日産自動車と住友商事は2018年3月26日、両社が共同出資して設立したフォーアールエナジーが、福島県双葉郡浪江町に電気自動車(EV)の使用済み蓄電池を再生させる工場を開設したと発表した。EVの使用済み蓄電池を再生させる工場は、これが日本初となる。
図 フォーアールエナジーが、福島県双葉郡浪江町に開設した蓄電池再生工場
出所 日産自動車
フォーアールエナジーは、2010年に日産自動車と住友商事が共同出資して設立した企業。日本で本格的にEVの販売が始まったのが2010年。2018年はEVの買い替えが本格化し、EVの使用済みリチウムイオン蓄電池の回収個数が大幅に増加すると見ているという。
図 日産自動車の初代「LEAF」。2010年12月に販売が始まった
出所 日産自動車
フォーアールエナジーは、使用済みのリチウムイオン蓄電池の性能を短時間で測定する技術を開発しており、今回開設した工場ではこの技術を活用して、全国から回収したリチウムイオン蓄電池の再利用と最製品化に取り組む。具体的には、車載用リチウムイオン蓄電池を再利用した大規模蓄電システムや、電動フォークリフト向け蓄電池パックなどを製造する予定だ。
また日産自動車は、この工場で再生したリチウムイオン蓄電池パックを同社のEV「LEAF」向けに低価格で提供するプログラムを開始する。
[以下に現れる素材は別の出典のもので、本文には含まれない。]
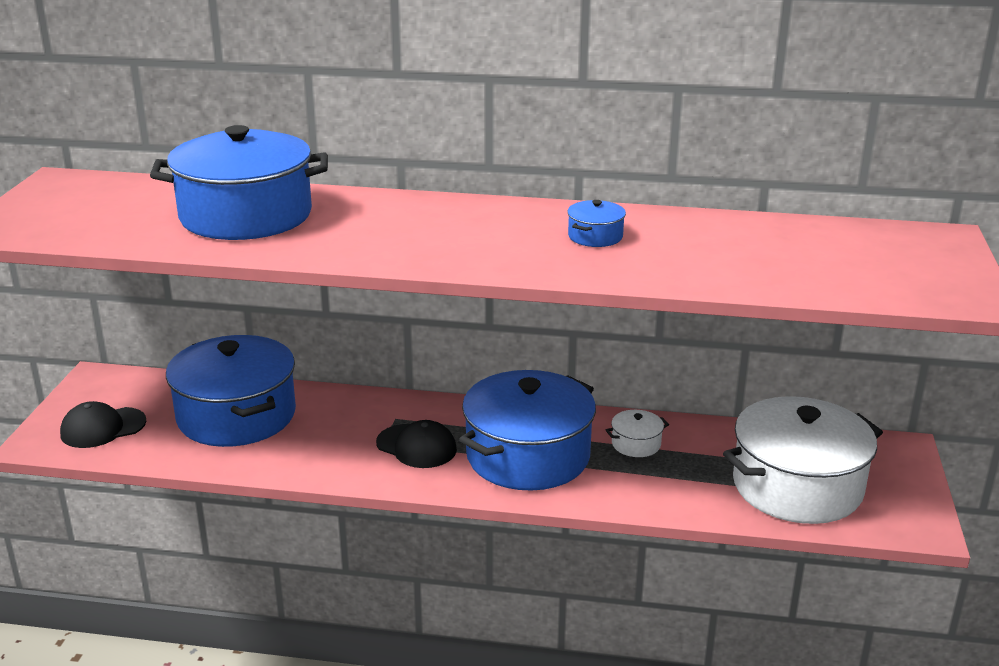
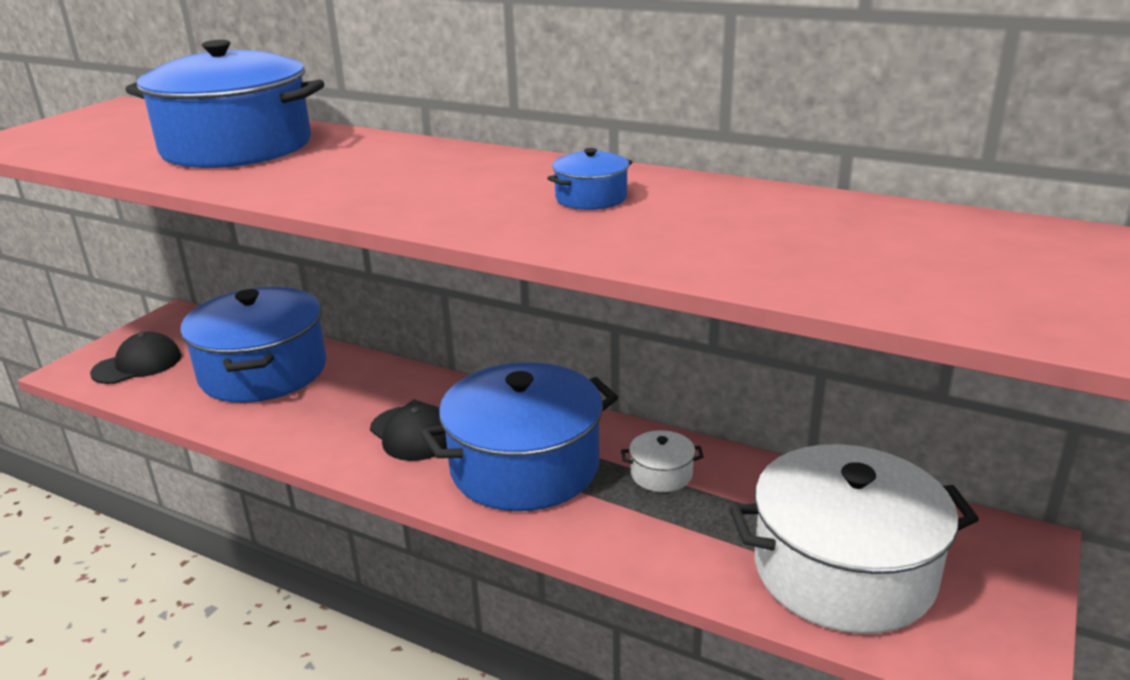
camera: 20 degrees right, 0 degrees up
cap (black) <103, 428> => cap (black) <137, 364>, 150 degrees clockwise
まずは、初代LEAFが搭載していた蓄電容量24kWhの蓄電池パックを提供する。価格は30万円。今後は蓄電容量が異なる製品もラインナップに加えていく予定だ。
図 EVの使用済み蓄電池を再生して製品化したリチウムイオン蓄電池パック
出所 日産自動車
ちなみに、蓄電容量24kWhのリチウムイオン蓄電池パックを新品で購入すると、その価格は65万円。30kWhなら80万円、40kWhなら82万円だ。日産自動車が提供する再生プログラムを利用すれば、同じ蓄電容量の蓄電池パックを半額以下で入手できるということになる。